Hızla geçen günlerden sonra nihayet evine dönen yazarın ağrıları gün geçtikçe arttığından annesi onu fakülteye götürür. Operatör ona durumun ciddiyetini hatırlatır ve yerinden bile kıpırdamamasını ister. Evi birden kalabaklıklaşan yazarın yakınları onu teselli etmeye çalışır. Tekrar fakülteye gittiğinde operatör bacağın kesilmesi gerektiğini söyler fakat buna razı olmayan yazar birden bayılıverir. Bundan etkilenen operatör kasaplardan farkı olmaları gerektiğini söyleyip yazara, üç aylık bir sürede bacağını kurtarmak için hastahanete kalması gerektiğini söyler. Yazar bunu kabul etmek zorunda kalır ve Dokuzuncu Hariciye Koğuşuna yatırılır. Burası ona hapishane gibi gelir ve ilk gecesi olaylı biter. Bu korkuya dayanamaz ve bütün gücüyle bağırıp çağırır. Zor geçen günlerin sonunda ameliyat günü gelir. Ameliyatı bitince yedinci pansumanda doktor bacağın kurtulduğun ancak yer basamayacağını söyler.
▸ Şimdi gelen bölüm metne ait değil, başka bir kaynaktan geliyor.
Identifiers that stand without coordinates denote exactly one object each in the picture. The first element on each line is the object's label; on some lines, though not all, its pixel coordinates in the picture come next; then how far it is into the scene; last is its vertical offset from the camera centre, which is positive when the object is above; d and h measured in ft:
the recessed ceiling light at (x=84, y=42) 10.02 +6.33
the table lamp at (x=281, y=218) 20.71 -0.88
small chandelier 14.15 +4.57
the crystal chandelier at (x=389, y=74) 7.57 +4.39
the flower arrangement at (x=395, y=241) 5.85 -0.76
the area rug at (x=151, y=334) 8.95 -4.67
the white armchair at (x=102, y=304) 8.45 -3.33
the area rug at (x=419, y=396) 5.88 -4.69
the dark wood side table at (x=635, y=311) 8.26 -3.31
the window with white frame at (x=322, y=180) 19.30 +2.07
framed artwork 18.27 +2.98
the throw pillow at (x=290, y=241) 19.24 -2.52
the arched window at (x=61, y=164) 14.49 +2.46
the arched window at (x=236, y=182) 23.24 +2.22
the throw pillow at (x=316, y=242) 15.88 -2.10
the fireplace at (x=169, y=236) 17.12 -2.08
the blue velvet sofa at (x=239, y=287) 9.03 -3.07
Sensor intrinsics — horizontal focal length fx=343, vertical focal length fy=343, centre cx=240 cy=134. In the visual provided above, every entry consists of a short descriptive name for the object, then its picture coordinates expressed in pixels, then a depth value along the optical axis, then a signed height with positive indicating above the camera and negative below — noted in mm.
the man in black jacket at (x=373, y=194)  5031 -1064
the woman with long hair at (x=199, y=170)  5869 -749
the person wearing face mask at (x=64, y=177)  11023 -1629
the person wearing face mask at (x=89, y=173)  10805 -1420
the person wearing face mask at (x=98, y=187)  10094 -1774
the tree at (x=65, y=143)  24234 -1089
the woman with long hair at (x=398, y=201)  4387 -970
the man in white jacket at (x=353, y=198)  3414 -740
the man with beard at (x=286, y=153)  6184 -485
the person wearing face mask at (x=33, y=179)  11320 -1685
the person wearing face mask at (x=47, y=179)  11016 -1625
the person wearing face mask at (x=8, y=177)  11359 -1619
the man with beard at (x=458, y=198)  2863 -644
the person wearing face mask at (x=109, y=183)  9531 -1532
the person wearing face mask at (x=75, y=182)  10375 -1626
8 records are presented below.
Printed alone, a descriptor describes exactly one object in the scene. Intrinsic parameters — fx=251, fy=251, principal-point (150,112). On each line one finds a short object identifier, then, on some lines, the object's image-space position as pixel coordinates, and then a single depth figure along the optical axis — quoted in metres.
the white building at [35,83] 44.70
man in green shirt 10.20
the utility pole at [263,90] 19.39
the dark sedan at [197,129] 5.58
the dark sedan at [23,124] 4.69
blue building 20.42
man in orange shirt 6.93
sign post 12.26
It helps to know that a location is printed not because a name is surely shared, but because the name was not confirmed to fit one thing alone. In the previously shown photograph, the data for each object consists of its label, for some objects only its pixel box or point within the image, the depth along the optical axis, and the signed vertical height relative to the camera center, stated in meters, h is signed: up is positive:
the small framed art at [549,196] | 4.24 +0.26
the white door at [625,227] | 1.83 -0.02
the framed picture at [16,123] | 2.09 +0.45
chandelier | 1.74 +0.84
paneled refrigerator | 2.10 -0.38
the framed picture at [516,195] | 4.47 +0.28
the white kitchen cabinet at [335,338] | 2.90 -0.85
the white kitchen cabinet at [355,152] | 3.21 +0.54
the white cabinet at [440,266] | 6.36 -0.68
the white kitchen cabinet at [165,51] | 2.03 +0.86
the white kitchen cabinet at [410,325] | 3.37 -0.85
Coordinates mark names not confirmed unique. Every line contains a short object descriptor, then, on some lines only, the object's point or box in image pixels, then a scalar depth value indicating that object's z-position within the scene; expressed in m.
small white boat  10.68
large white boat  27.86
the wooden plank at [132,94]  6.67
Daha sonra da Nüzhet’ten gelen karttan Paşanın hastalandığını Nüzhet’in de Doktor Ragıp’ la nikâhlanacağını öğrenir. Acılar içinde geçen günlerin sonunda annesi Doktor Mithat ve arkadaşı onu hastaneden taburcu ettirirler.

 

3.KİTABIN ANA FİKRİ:

Bize verilen öğütleri ciddiye almalı ve hayallere peşinden koşmamalıyız. Aksi takdirde kaybeden yine biz oluruz.

 

4.KİTAPTAKİ OLAYLARIN VE ŞAHISLARIN DEĞERLENDİRİLMESİ:

Yazar: Tek bacağından acı çeken ve ümitleri peşinde rüyalar âleminde koşan birisi.
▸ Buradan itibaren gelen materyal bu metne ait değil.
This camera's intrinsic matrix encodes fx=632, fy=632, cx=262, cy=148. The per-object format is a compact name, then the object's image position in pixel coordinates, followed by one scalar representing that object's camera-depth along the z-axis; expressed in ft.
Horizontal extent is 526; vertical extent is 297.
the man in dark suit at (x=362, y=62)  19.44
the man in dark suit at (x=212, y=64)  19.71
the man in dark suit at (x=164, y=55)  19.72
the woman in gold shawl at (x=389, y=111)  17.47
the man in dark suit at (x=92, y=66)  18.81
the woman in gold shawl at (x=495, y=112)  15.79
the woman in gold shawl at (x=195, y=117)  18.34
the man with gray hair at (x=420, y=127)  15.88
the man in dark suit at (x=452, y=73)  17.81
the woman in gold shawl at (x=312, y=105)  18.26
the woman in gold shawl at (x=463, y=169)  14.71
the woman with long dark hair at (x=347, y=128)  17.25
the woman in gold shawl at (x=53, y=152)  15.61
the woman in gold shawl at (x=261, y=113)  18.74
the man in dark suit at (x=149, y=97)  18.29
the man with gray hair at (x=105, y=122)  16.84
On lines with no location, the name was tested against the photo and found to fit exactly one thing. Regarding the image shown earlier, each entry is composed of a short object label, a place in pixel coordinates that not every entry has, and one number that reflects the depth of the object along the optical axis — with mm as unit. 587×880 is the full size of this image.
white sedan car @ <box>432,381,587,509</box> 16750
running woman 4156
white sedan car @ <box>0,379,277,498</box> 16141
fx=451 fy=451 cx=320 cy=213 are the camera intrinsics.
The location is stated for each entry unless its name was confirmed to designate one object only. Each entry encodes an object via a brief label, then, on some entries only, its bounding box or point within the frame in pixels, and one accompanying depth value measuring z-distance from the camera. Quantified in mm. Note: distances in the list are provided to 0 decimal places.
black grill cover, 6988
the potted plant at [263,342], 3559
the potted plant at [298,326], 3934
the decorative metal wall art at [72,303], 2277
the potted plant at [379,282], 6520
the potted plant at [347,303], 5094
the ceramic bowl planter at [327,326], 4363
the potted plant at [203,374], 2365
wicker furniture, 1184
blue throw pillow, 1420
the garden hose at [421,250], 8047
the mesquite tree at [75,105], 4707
Nüzhet: Yerinde duramayan yaşam dolu son derece hareketli birisi.

Paşa: Disiplinli, yardım sever ve dediğim dedik, inatçı birisi.
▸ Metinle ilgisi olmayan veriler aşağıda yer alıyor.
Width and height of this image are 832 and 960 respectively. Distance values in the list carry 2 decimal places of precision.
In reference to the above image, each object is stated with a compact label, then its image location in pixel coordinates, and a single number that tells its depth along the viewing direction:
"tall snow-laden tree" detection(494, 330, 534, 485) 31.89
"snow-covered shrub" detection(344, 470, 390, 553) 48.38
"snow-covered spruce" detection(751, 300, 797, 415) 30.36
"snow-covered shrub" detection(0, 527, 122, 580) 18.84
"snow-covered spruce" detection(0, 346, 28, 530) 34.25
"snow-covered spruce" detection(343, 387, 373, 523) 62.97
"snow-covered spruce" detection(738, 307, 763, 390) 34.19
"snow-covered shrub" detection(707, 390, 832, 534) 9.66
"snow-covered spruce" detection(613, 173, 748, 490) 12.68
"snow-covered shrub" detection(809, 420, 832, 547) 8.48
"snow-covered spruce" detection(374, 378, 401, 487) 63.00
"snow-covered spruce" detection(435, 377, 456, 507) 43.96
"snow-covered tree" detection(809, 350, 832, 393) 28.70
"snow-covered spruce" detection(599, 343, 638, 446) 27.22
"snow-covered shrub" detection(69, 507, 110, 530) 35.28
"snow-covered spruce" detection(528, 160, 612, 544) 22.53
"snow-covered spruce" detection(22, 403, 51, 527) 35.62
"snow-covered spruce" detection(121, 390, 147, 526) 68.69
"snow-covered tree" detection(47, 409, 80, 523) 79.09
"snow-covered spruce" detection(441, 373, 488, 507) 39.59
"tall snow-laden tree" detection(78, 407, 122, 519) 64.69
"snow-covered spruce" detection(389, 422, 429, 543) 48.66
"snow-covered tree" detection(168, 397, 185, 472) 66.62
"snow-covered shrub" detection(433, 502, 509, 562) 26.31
Yengesi: İçten pazarlıklı kızının iyiliğini düşünen bir anne.

Nurefşan: Köşkün hizmetçisi ve yazarın mutluluğu için elinden geleni yapan birisi.

Doktor Ragıp: Bakımlı ve kültürlü bir doktor.

Doktor Mithat: Yazarın doktoru.

Operatör: İnsanlığa faydalı olmaya çalışan bilinçli bir tıp adamı.

 

5.KİTAP HAKKINDA ŞAHSİ GÖRÜŞLER:

Kısa ve anlaşılması güç bir kitap. Yazar kitaptaki şahısları psikolojik yönden ele almıştır. Sürükleyici bir kitaptır.

 

6.KİTABIN YAZARI HAKKINDA KISA BİLGİ:

Peyami Safa İstanbul’ da 1899 yılında doğdu. Dokuz yaşında iken sağ elinin ekleminde kemik hastalığının başlaması, on üç yaşında iken de hayatını kazanmak zorunda kalması yüzünden düzenli okul öğrenimi göremedi, kendi kendini yetiştirdi. “ Biri Yerli ve Kopanlıklar Kralı” adlı (1913) ve “ Üç Kardeş” adlı (1918) birer hikâyelik iki küçük kitap çıkarıyor, Fagfur (1918) vb. gibi sanat dergilerinde hikâye çevirileri ve makaleleri yayımlanıyordu. Savaş sonunda, kardeşinin isteğiyle memurluktan ayrılıp basın hayatına atıldı. Çıkardıkları “ Yirminci Asır” adlı bir akşam gazetesinde “ Asrın Hikâyeleri” genel başlığı adı altında halk için gazete hikâyeleri yazdı. İlk otuz kırk tanesi imzasız yayımlanan bu hikâyeler o zaman çok beğenildi; yazar devrin ileri gelen bazı sanatçıları ( Yakup Kadri Karaosmanoğlu, Yahya Kemal Beyatlı, Ömer Seyfettin vb.) tarafından teşvik edildi. O tarihten sonra yalnız gazetelerde çalıştı. Fıkra, makale ve roman yazarı olarak geniş bir üne ulaştı. Bu arada “ Kültür Haftası (1936) ve Türk Düşüncesi (1953-1960)” adlı iki de dergi çıkardı. İkinci Dünya Savaşı yıllarında kendini Faşizm akımına kaptırdı; savaş sonrasında çalıştığı parti gazetelerine göre ikide bir ağız değiştirerek siyasal bir dengesizlik içinde bocaladığı, genellikle gerici bir takım görüşlerin savunuculuğunu yaptı. Atatürk ün sağlığında “ Türk İnkılâbına Bakışlar(1938)” adlı bir kitap yazmışken Atatürk ün ölümünden sonra devrin düşmanı bir yol tutu. 1961’ de İstanbul’ da öldü.

ESERLERİ:

Yalnızız, Fatih Harbiye, Şimşek, Bir Tereddütün Romanı, Sözde Kızlar, Mahşer.